The Indian government seems to have belatedly realised that energy-rich Iran can remove the roadblock to India’s economic growth. Iran is the second largest
supplier of oil to India. With global oil prices reaching astronomical figures, the demand for cheaper gas is expected to increase further. There is already a “supply-
demand mismatch” in India. A recent report about the energy scenario in India stated that “against an overall requirement of 77 million standard cubic metres per day
(mmscmd) of gas between April 2007 and January 2008 only 37 mmscmd was supplied”. Iran has 17 per cent of the world’s proven gas reserves. These can meet
the gas requirements of India, which are set to quadruple in the next 10 years.
Good relations with Iran would also help India have access to gas from Turkmenistan. Iran wants to be the “energy corridor” of the region. Iranian gas is finding its
way to European countries such as Italy through Turkish pipelines.
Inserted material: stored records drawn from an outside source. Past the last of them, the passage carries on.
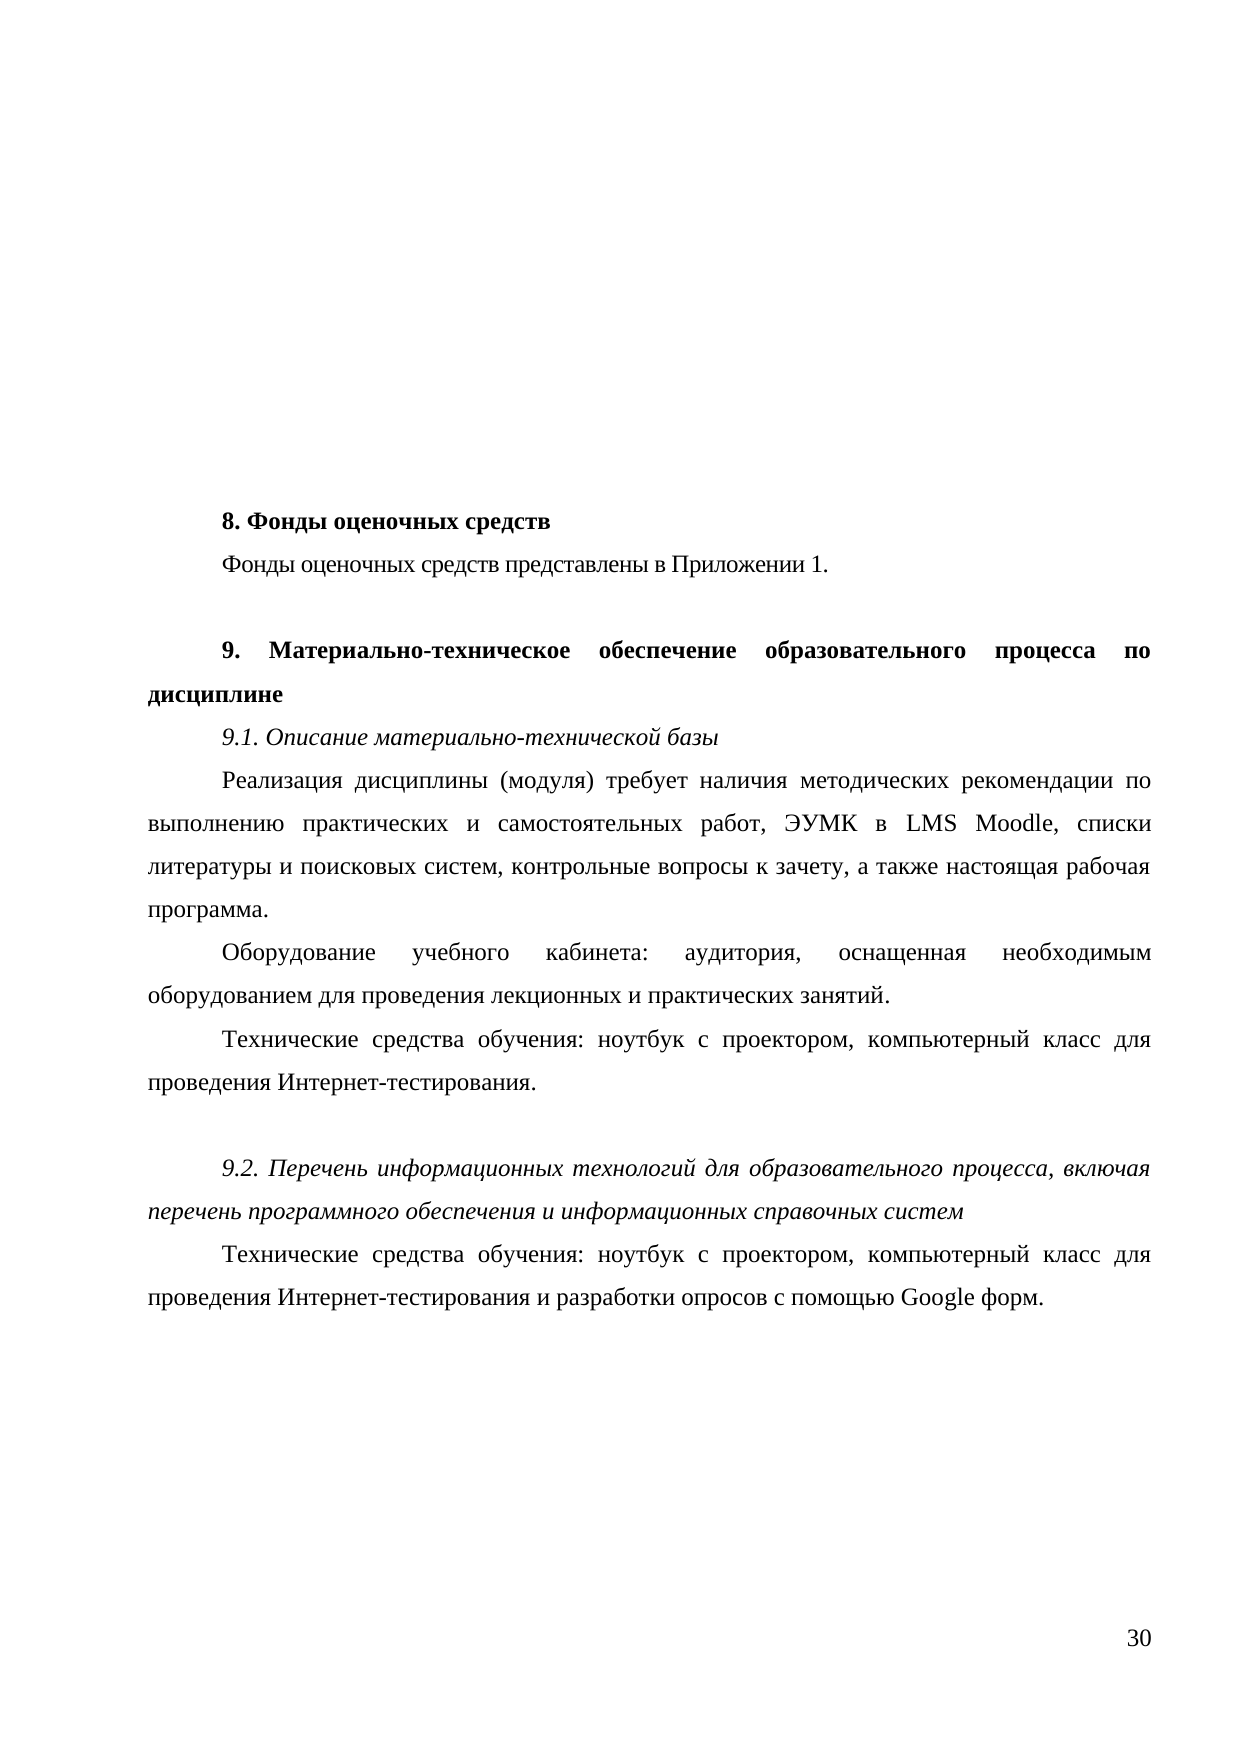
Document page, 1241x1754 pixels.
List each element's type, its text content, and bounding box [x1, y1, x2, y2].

text Фонды оценочных средств представлены в Приложении 1. [148, 549, 1152, 578]
text 8. Фонды оценочных средств [148, 506, 1152, 535]
text 9.1. Описание материально-технической базы [148, 722, 1152, 751]
text Реализация дисциплины (модуля) требует наличия методических рекомендации по выполнению практических и самостоятельных работ, ЭУМК в LMS Moodle, списки литературы и поисковых систем, контрольные вопросы к зачету, а также настоящая рабочая программа. [148, 765, 1152, 923]
text Технические средства обучения: ноутбук с проектором, компьютерный класс для проведения Интернет-тестирования. [148, 1024, 1152, 1096]
text 9. Материально-техническое обеспечение образовательного процесса по дисциплине [148, 636, 1152, 707]
text 9.2. Перечень информационных технологий для образовательного процесса, включая перечень программного обеспечения и информационных справочных систем [148, 1153, 1152, 1225]
text Оборудование учебного кабинета: аудитория, оснащенная необходимым оборудованием для проведения лекционных и практических занятий. [148, 937, 1152, 1009]
text Технические средства обучения: ноутбук с проектором, компьютерный класс для проведения Интернет-тестирования и разработки опросов с помощью Google форм. [148, 1239, 1152, 1311]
However, the proposed Turkmenistan-Afghanistan-Pakistan-India pipeline is likely to remain a
pipedream, with Afghanistan in turmoil.
Talks are also on to iron out the differences over the pricing of the liquefied natural gas (LNG), which Iran agreed to supply following a contract signed with India in
2005. India and China are major shareholders in a joint venture to develop one of Iran’s largest oilfields – the Yadavaran.
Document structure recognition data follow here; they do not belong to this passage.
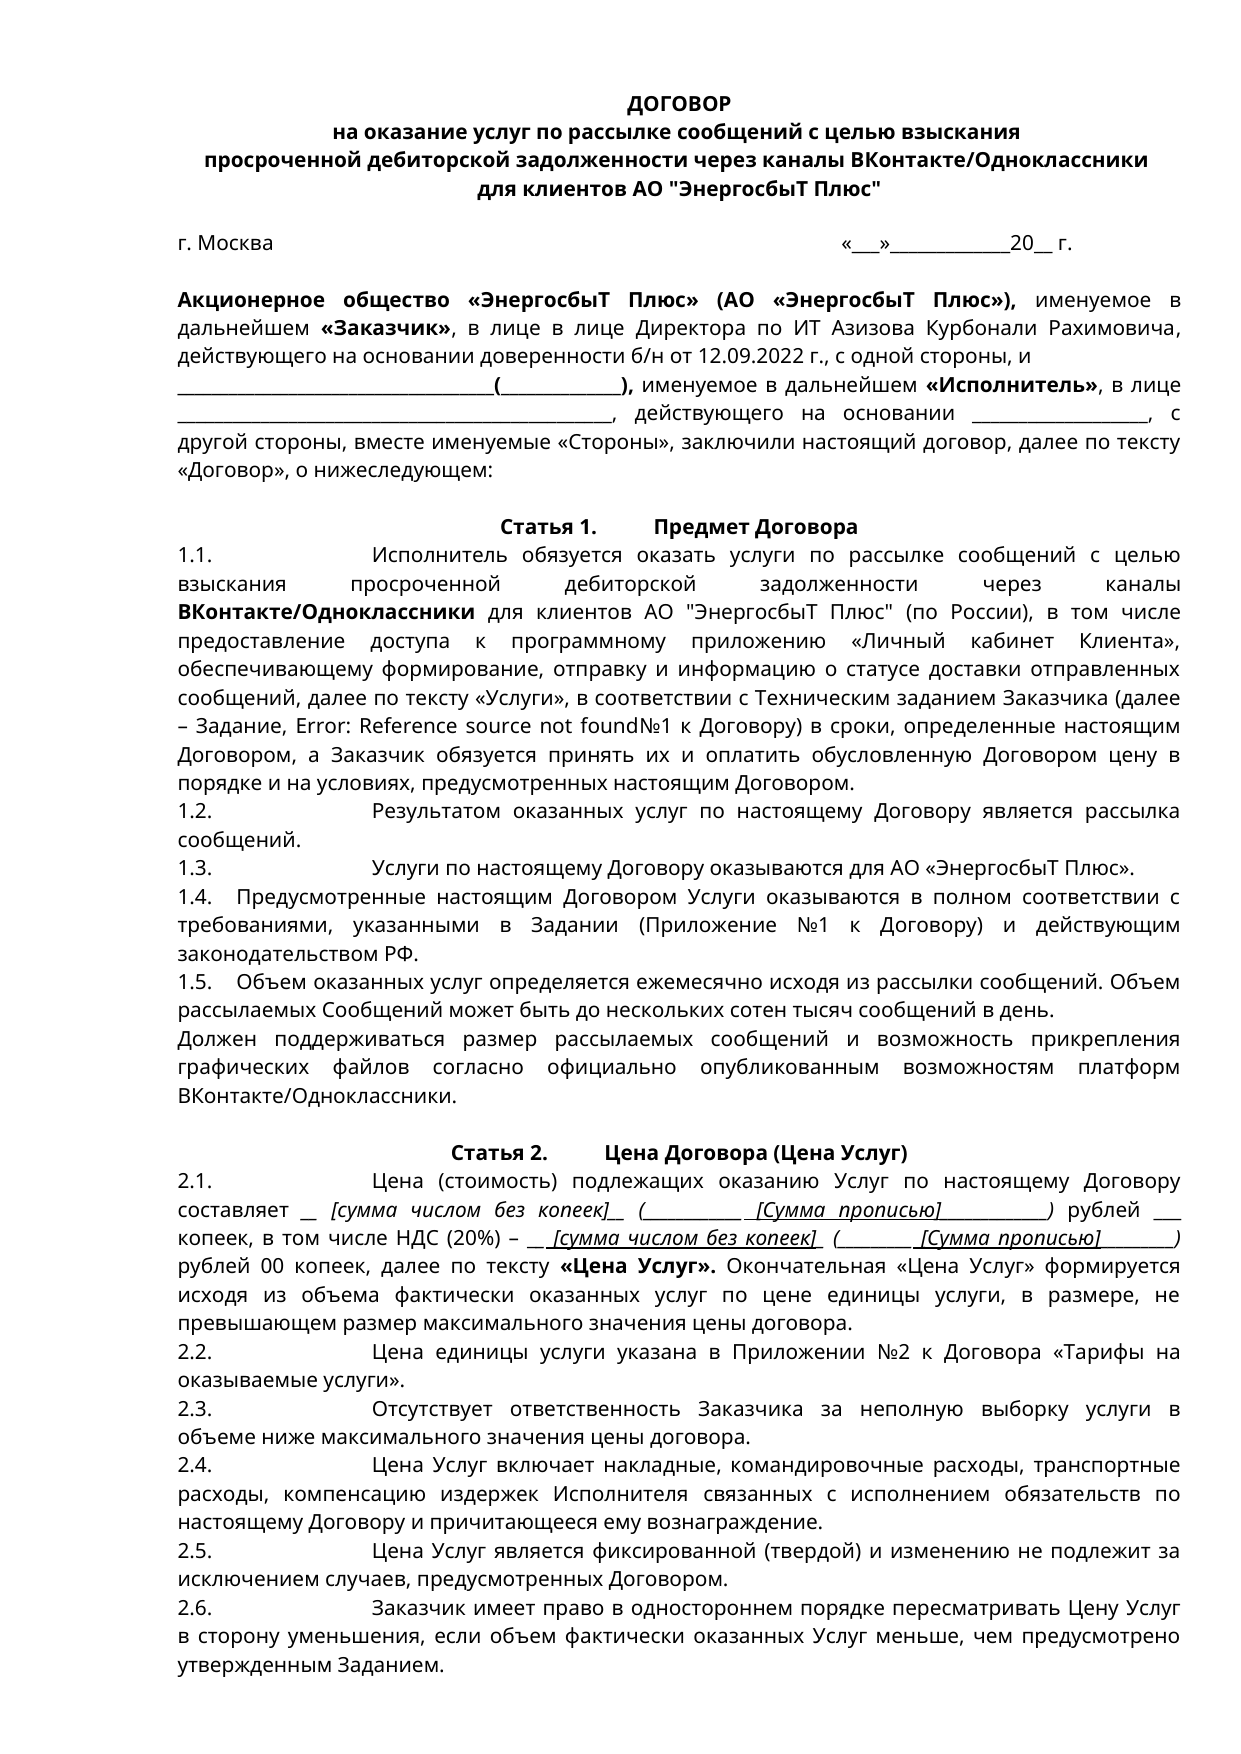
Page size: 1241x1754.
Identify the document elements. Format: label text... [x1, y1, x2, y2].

list Должен поддерживаться размер рассылаемых сообщений и возможность прикрепления графических файлов согласно официально опубликованным возможностям платформ ВКонтакте/Одноклассники. [177, 1024, 1181, 1109]
list Предусмотренные настоящим Договором Услуги оказываются в полном соответствии с требованиями, указанными в Задании (Приложение №1 к Договору) и действующим законодательством РФ. [177, 882, 1181, 967]
subtitle Цена Договора (Цена Услуг) [177, 1138, 1181, 1166]
subtitle Предмет Договора [177, 512, 1181, 541]
list Цена (стоимость) подлежащих оказанию Услуг по настоящему Договору составляет __ [сумма числом без копеек]__ (____________ [Сумма прописью]_____________) рублей ___ копеек, в том числе НДС (20%) – __ [сумма числом без копеек]_ (_________ [Сумма прописью]_________) рублей 00 копеек, далее по тексту «Цена Услуг». Окончательная «Цена Услуг» формируется исходя из объема фактически оказанных услуг по цене единицы услуги, в размере, не превышающем размер максимального значения цены договора. [177, 1166, 1181, 1337]
list Услуги по настоящему Договору оказываются для АО «ЭнергосбыТ Плюс». [177, 853, 1181, 882]
list Цена единицы услуги указана в Приложении №2 к Договора «Тарифы на оказываемые услуги». [177, 1337, 1181, 1394]
text г. Москва «___»_____________20__ г. [177, 228, 1181, 256]
list Отсутствует ответственность Заказчика за неполную выборку услуги в объеме ниже максимального значения цены договора. [177, 1394, 1181, 1451]
list Исполнитель обязуется оказать услуги по рассылке сообщений с целью взыскания просроченной дебиторской задолженности через каналы ВКонтакте/Одноклассники для клиентов АО "ЭнергосбыТ Плюс" (по России), в том числе предоставление доступа к программному приложению «Личный кабинет Клиента», обеспечивающему формирование, отправку и информацию о статусе доставки отправленных сообщений, далее по тексту «Услуги», в соответствии с Техническим заданием Заказчика (далее – Задание, Приложение №1 к Договору) в сроки, определенные настоящим Договором, а Заказчик обязуется принять их и оплатить обусловленную Договором цену в порядке и на условиях, предусмотренных настоящим Договором. [177, 541, 1181, 797]
list Цена Услуг является фиксированной (твердой) и изменению не подлежит за исключением случаев, предусмотренных Договором. [177, 1536, 1181, 1593]
text на оказание услуг по рассылке сообщений с целью взыскания просроченной дебиторской задолженности через каналы ВКонтакте/Одноклассники для клиентов АО "ЭнергосбыТ Плюс" [177, 117, 1181, 202]
text Акционерное общество «ЭнергосбыТ Плюс» (АО «ЭнергосбыТ Плюс»), именуемое в дальнейшем «Заказчик», в лице в лице Директора по ИТ Азизова Курбонали Рахимовича, действующего на основании доверенности б/н от 12.09.2022 г., с одной стороны, и [177, 285, 1181, 370]
text _____________________________________(______________), именуемое в дальнейшем «Исполнитель», в лице _______________________________________________, действующего на основании ___________________, с другой стороны, вместе именуемые «Стороны», заключили настоящий договор, далее по тексту «Договор», о нижеследующем: [177, 370, 1181, 484]
list Цена Услуг включает накладные, командировочные расходы, транспортные расходы, компенсацию издержек Исполнителя связанных с исполнением обязательств по настоящему Договору и причитающееся ему вознаграждение. [177, 1451, 1181, 1536]
list Результатом оказанных услуг по настоящему Договору является рассылка сообщений. [177, 797, 1181, 853]
text ДОГОВОР [177, 89, 1181, 117]
list Объем оказанных услуг определяется ежемесячно исходя из рассылки сообщений. Объем рассылаемых Сообщений может быть до нескольких сотен тысяч сообщений в день. [177, 967, 1181, 1024]
list Заказчик имеет право в одностороннем порядке пересматривать Цену Услуг в сторону уменьшения, если объем фактически оказанных Услуг меньше, чем предусмотрено утвержденным Заданием. [177, 1593, 1181, 1678]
Shiv Shankar Menon said the bilateral talks held during Ahmadinejad’s visit focussed on the joint venture to develop the Persian Gulf port of Chahbahar, the
construction of a highway from the port city to link it with Afghanistan and Central Asia and the 2001 agreement on the North-South rail corridor connecting Iran,
Russia and India. The North-South corridor has the potential to provide speedier access to Indian exports to the Central Asian region and Eastern Europe. The
Chahbahar port could emerge as a rival to the ambitious Gwadar port in Pakistan built with Chinese assistance.
SECURITY SITUATION
Another important topic discussed during Ahmadinejad’s visit was the security situation in West Asia and Afghanistan. Both Teheran and New Delhi have
considerable stakes in the West Asian region. Recent statements from Western capitals threatening military action against Teheran, coupled with Israel’s proclivity for
violence against the people under its occupation, have made the situation more volatile. Israel is threatening to go to war against Syria and has indicated that it is
keeping its military options open against Lebanon.
In Afghanistan, India and Iran have common strategic interests. Both countries had backed the Northern Alliance in its fight against the Taliban. Now, with a resurgent
Taliban extending its influence once again to northern Afghanistan, the two countries have reasons to be worried.
Teheran is well aware that the three South Asian countries he visited are all “strategic allies” of the United States. At the same time, these countries, especially India
and Pakistan, attach great priority to energy security. Their national interests leave them with no option but to have bilateral ties with Iran.